Continuing the legacy of one of the festival’s most celebrated strands, It’s Not You, It’s Ableism returns on 19 July with a vibrant short film programme spanning animation, comedy and documentary. Showcasing disabled-led work, the strand moves from sharp-witted teenage perspectives to portraits of lifelong love and politically charged queer crip performance art. The screening will be followed by a filmmaker Q&A featuring Emma Malins (Picture This) and Klarissa Webster (To Each Their Own World), with additional filmmakers to be announced.

On 17 July, the festival will also present the WCFF Live Pitch Event in collaboration with 104 Films, who are delivering a D-Horror development programme supported by the BFI Creative Challenge Fund. The session will feature five disabled-led genre projects pitching live to an invited audience of industry decision-makers, followed by feedback from an industry jury panel, offering an opportunity to discover bold new voices in genre filmmaking, engage with disabled-led work at an early stage of development and connect with disabled talent in a supportive setting.

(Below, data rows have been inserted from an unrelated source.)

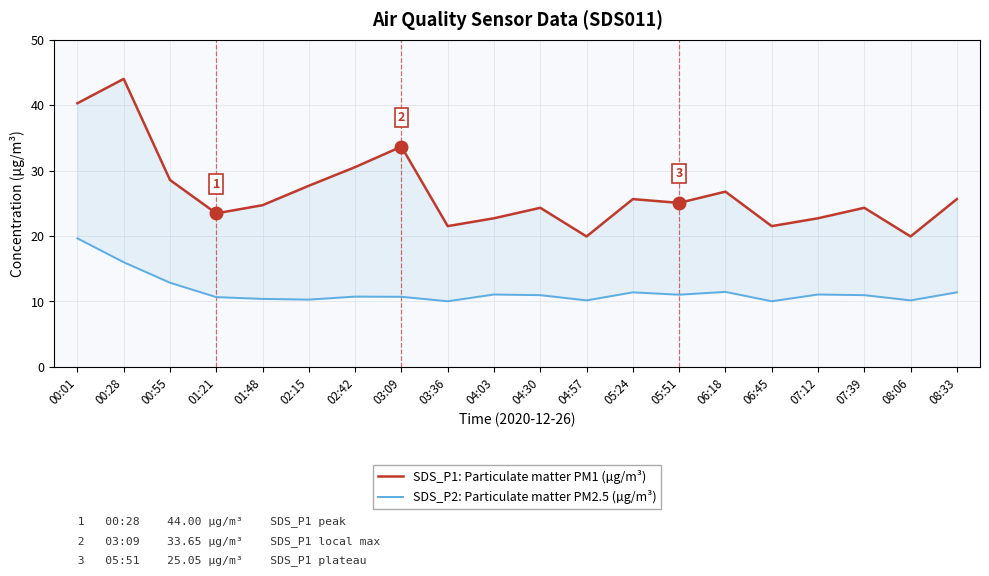

Which series has the widest spread of values?

SDS_P1: Particulate matter PM1 (µg/m³)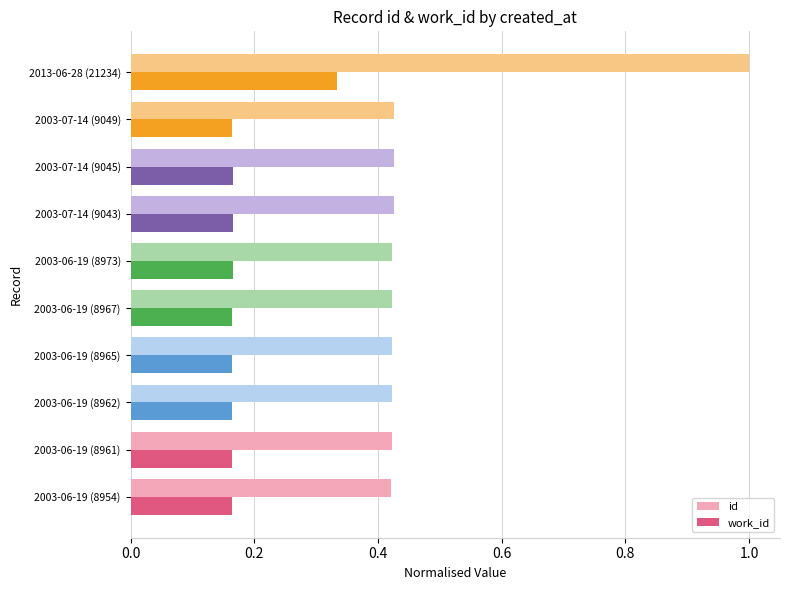

The work_id series shows 0.1 at 2003-07-14 (9049). True or false?

False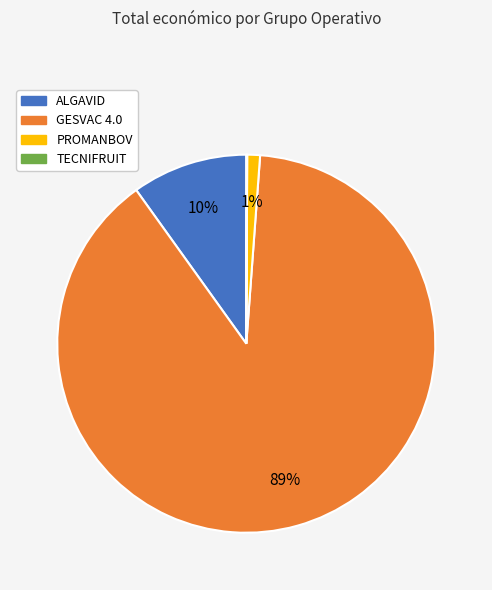

Do ALGAVID and GESVAC 4.0 together represent more than half of the pie?

Yes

Access remains central to the festival experience with all screenings presented in a relaxed format, with access provisions including descriptive subtitles, audio description, BSL/English interpretation, live captions, quiet spaces and wheelchair access available throughout the weekend.

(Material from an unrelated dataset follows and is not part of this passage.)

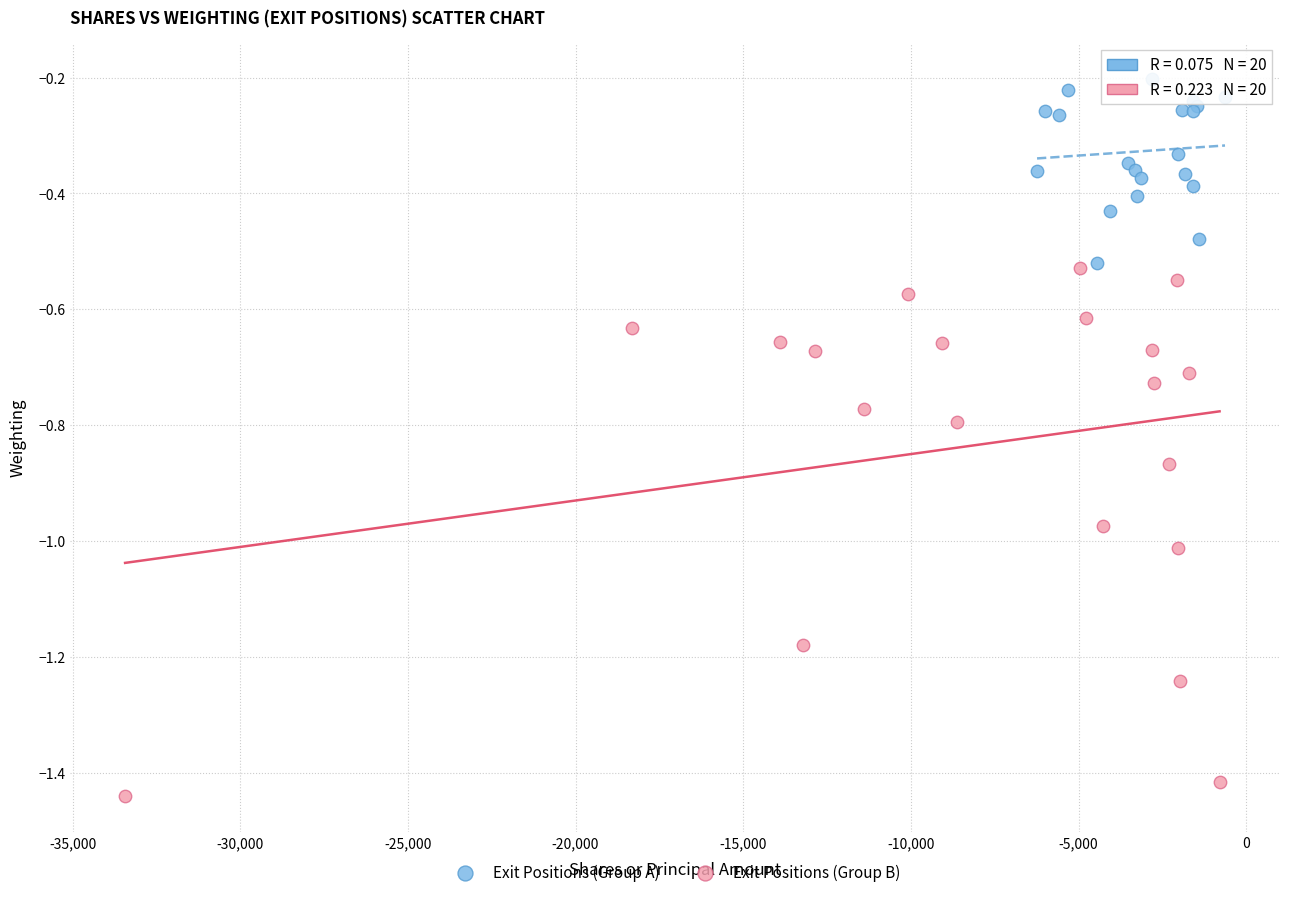

Which series contains the lowest Y value?

Exit Positions (Group B)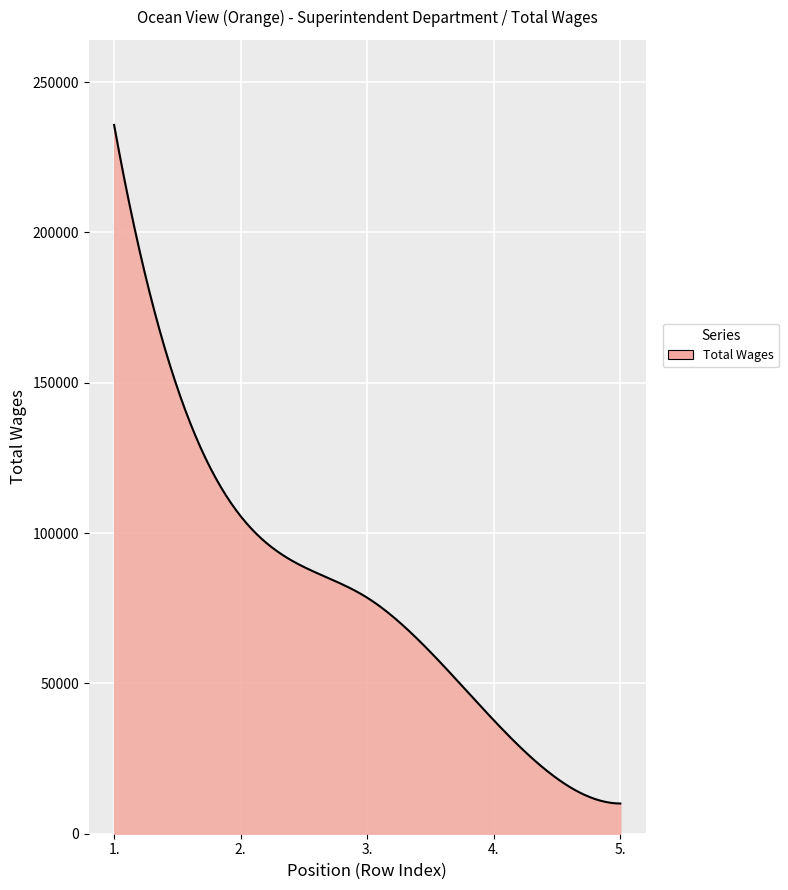

What is the greatest value displayed?

235777.0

A selection of short films from It’s Not You, It’s Ableism will also be available to UK-wide audiences on BFI Player during the festival.

The BFI’s disability advocacy group We Crip Film supports, guides and holds the BFI accountable in becoming an anti-ableist organisation, addressing barriers facing disabled talent while helping to shape more meaningful and effective engagement with disabled communities. Building on the legacy of Busting the Bias, We Crip Film Festival embodies the group’s ethos, foregrounding storytelling led by disabled creatives and providing space for vital conversations around disability representation and the ableism that continues to persist across the screen industries.

We Crip Film Festival takes place at BFI Southbank from 18 to 19 July 2026. Tickets for screenings in July will be on sale to BFI Patrons on 1 June, BFI Members on 2 June and to the general public on 4 June.